■ **To do**
[1] In the profile of Amer el-Maati, what phrase has been used to describe him?
[2] List every country that the profile of Amer el-Maati names outright, leaving out nationality words such as "Kuwaiti" and "Canadian".
[3] Write the next few sentences of the profile of Amer el-Maati, picking up after its final sentence.

■ **Document segment**
↓
Amer el-Maati
Amro Badr Eldin Abou el-Maati is a Kuwaiti-Canadian alleged member of al-Qaeda. He is wanted for questioning for having attended flight school and having discussed hijacking a Canadian plane to fly into American buildings. He has been referred to as "Canada's most wanted terrorist".
El-Maati's brother was one of a number of Canadians illegally renditioned to Syria to face torture in the years following the September 11 attacks, ostensibly because of interest in Amer, although officials did not give any reason for their sudden interest and accusations against el-Maati.
The case against el-Maati appears to consist of documents addressed to him being found in an office used by al-Qaeda, although the reporter who found them insisted it was possible they had been stolen by the militant group to commit identity theft. Since then, his brother has questioned whether the false confessions he gave under torture played any role in Amer's continued branding as a "terrorist", despite the fact neither Canada nor the United States seem to have even issued an arrest warrant for him.
↑
(Dataset entries)
↓
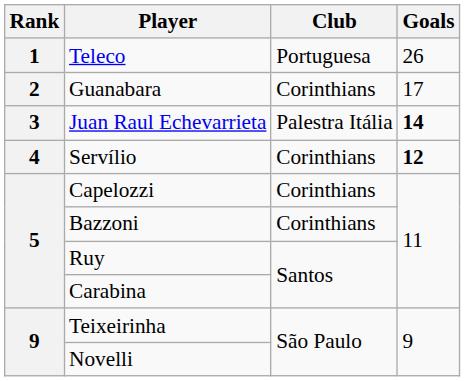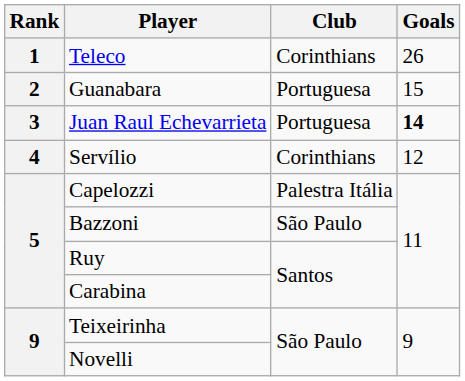Teleco | Club: Portuguesa -> Corinthians
Guanabara | Club: Corinthians -> Portuguesa
Guanabara | Goals: 17 -> 15
Juan Raul Echevarrieta | Club: Palestra Itália -> Portuguesa
Servílio | Goals: bold -> normal
Capelozzi | Club: Corinthians -> Palestra Itália
Bazzoni | Club: Corinthians -> São Paulo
↑
■ **Answers to the exercise**
[1] "Canada's most wanted terrorist"

[2] Canada, Syria, the United States

[3]
El-Maati's father has protested the vilification of both his sons, claiming they were being used by the Department of Homeland Security to keep fear and suspicion high in the United States, particularly against Canadian-Arabs. His opinions were echoed by Toronto cleric, Aly Hindy, who has known the family for years and claimed that the FBI's announcement was "laughable".
Early life
The el-Maati family moved to Beirut, and both Amer and his brother were enrolled in a Catholic school. Amer immigrated to Montreal in 1981 with his father and brother, until his mother and sister arrived, and the family moved to Toronto, where he attended high school, before returning to Montreal for university.According to the interrogation of Abdullah Khadr in Pakistan, el-Maati had worked as a carpet salesman after the Mujahideen had denied him a pension due to his 1992 brain injury following a car accident which prevented him from participating in long treks.
In 1996, el-Maati travelled to Surobi to find his younger brother who had spent four years fighting alongside Gulbuddin Hekmatyar against the Taliban. The pair retreated north with Hekmatyar's forces, and then Ahmad went to Tehran to visit their mother and sister, while el-Maati traveled to Peshawar where he began working for the NGO Health and Education Projects International, created by Ahmed Khadr.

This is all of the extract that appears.